*** Data for this task Section Begins ***

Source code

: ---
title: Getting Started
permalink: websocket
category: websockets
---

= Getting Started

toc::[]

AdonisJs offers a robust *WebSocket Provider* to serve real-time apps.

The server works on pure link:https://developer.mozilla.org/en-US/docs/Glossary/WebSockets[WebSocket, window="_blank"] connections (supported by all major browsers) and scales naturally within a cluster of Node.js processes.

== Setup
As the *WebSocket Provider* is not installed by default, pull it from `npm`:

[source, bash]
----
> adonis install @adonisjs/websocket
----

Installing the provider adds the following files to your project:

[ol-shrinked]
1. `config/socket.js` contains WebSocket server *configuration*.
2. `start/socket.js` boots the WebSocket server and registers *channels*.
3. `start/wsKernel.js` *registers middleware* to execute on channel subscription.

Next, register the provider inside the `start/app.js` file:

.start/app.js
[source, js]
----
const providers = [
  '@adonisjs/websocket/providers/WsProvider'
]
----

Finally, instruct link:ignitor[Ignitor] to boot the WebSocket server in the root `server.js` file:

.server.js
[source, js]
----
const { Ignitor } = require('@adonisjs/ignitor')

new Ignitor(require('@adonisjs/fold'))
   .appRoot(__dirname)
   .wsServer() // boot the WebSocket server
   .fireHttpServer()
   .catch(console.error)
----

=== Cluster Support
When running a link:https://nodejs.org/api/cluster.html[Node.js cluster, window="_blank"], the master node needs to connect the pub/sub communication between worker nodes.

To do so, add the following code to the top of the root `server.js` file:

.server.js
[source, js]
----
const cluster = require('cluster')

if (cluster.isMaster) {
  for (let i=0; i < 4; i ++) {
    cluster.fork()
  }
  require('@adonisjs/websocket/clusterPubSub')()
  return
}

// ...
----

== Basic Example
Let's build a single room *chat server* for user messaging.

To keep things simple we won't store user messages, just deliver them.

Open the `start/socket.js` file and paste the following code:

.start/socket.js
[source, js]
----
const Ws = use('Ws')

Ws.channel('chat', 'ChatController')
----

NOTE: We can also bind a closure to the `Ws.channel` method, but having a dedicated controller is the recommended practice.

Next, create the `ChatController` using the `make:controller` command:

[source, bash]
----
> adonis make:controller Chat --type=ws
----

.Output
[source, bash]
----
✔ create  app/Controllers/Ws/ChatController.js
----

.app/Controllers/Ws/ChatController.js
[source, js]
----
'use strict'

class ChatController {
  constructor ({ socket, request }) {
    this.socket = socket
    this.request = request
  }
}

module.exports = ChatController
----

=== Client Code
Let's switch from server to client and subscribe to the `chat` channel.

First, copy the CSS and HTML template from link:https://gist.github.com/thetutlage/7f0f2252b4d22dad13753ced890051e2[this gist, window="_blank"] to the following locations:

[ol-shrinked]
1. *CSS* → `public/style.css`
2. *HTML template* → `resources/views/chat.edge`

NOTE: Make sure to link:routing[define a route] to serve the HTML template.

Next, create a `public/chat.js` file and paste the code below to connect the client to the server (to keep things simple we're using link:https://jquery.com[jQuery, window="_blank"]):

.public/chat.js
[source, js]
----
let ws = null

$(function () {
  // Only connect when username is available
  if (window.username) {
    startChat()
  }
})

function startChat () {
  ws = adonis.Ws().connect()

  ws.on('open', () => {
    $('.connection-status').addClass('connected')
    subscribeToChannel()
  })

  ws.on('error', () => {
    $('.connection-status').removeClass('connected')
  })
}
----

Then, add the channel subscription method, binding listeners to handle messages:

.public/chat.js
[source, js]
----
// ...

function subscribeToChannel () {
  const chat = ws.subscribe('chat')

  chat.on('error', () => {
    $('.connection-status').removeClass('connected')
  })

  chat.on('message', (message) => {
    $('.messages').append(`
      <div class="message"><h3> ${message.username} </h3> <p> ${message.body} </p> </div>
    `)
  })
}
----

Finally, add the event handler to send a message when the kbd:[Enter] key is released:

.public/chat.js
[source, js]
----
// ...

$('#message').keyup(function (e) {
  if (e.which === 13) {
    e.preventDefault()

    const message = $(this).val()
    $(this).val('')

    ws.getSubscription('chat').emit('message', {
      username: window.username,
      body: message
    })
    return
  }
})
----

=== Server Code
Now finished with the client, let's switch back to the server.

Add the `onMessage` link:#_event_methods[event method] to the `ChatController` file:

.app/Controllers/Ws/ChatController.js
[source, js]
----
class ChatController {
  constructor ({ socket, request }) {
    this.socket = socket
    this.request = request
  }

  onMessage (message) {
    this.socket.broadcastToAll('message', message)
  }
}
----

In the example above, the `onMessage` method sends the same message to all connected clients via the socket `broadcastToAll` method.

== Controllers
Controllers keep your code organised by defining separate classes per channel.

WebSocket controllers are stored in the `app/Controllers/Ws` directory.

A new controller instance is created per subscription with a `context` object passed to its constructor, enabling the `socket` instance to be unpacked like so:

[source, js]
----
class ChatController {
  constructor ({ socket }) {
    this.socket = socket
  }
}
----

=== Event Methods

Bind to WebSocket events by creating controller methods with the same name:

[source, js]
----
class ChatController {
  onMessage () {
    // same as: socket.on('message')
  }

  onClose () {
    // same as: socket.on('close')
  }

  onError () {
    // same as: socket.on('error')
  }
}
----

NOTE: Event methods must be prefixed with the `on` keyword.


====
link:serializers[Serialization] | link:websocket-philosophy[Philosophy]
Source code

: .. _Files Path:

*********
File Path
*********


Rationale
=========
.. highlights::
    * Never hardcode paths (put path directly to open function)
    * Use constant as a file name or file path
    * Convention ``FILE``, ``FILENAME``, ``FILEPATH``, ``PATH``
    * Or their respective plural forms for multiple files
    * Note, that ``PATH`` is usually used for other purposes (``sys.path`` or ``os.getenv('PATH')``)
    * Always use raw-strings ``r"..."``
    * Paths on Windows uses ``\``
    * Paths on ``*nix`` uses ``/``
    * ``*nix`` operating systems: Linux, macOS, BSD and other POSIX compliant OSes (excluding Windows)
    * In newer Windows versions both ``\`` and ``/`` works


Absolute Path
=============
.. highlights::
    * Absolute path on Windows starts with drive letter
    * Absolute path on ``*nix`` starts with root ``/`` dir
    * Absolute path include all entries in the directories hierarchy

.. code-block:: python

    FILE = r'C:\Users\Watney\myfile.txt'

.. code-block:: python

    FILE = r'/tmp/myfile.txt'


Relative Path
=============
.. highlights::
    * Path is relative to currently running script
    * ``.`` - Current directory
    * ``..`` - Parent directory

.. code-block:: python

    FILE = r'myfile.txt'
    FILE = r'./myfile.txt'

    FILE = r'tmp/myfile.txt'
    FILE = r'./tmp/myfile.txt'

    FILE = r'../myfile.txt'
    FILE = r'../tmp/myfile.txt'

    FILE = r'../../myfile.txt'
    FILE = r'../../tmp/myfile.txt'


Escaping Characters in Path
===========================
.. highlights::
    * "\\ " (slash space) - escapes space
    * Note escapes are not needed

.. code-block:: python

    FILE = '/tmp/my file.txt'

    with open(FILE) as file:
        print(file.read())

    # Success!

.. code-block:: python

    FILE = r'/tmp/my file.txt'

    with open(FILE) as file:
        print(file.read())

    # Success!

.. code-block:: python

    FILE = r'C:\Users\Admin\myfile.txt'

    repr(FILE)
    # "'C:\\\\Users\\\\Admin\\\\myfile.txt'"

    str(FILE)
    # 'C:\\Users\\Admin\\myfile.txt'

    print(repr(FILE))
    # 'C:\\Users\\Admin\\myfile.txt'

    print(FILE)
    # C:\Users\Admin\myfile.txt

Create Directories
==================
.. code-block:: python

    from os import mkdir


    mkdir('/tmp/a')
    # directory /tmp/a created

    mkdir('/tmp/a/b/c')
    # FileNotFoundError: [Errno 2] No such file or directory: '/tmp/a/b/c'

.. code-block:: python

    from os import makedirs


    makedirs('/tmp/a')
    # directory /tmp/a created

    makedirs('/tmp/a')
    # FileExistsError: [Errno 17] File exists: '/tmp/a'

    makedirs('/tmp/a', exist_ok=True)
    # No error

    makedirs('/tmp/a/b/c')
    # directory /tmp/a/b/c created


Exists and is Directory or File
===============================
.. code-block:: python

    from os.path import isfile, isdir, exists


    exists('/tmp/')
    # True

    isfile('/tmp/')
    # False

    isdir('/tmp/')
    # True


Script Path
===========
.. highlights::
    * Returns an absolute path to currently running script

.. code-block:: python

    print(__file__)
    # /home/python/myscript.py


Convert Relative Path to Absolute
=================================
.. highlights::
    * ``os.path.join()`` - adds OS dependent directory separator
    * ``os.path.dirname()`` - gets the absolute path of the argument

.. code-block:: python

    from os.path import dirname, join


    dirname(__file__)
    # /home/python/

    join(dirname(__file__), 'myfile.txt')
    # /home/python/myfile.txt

*** Data for this task Section Ends ***

What the task asks - Every line in the data that holds "starts" should be copied out.

Answer below -
    * Absolute path on Windows starts with drive letter
    * Absolute path on ``*nix`` starts with root ``/`` dir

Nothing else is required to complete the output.